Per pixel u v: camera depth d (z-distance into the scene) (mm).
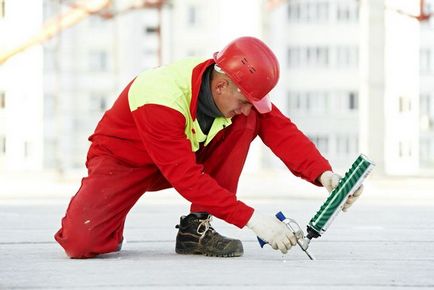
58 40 30484
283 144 6891
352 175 6359
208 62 6535
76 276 5723
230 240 6863
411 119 50969
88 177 6898
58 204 14219
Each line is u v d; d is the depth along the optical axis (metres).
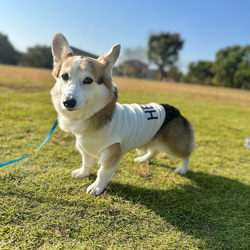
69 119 0.62
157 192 0.70
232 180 0.83
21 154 0.83
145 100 2.67
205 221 0.60
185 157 0.83
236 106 3.18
◇ ◇ ◇ ◇ ◇
### Task statement
Using the listing above, pick out each line that contains the word "depth", then copy it.

### Task result
Per pixel u v: camera depth d (z-distance into the scene) (mm).
Each line is u v d; d is the depth along the optical axis (metres).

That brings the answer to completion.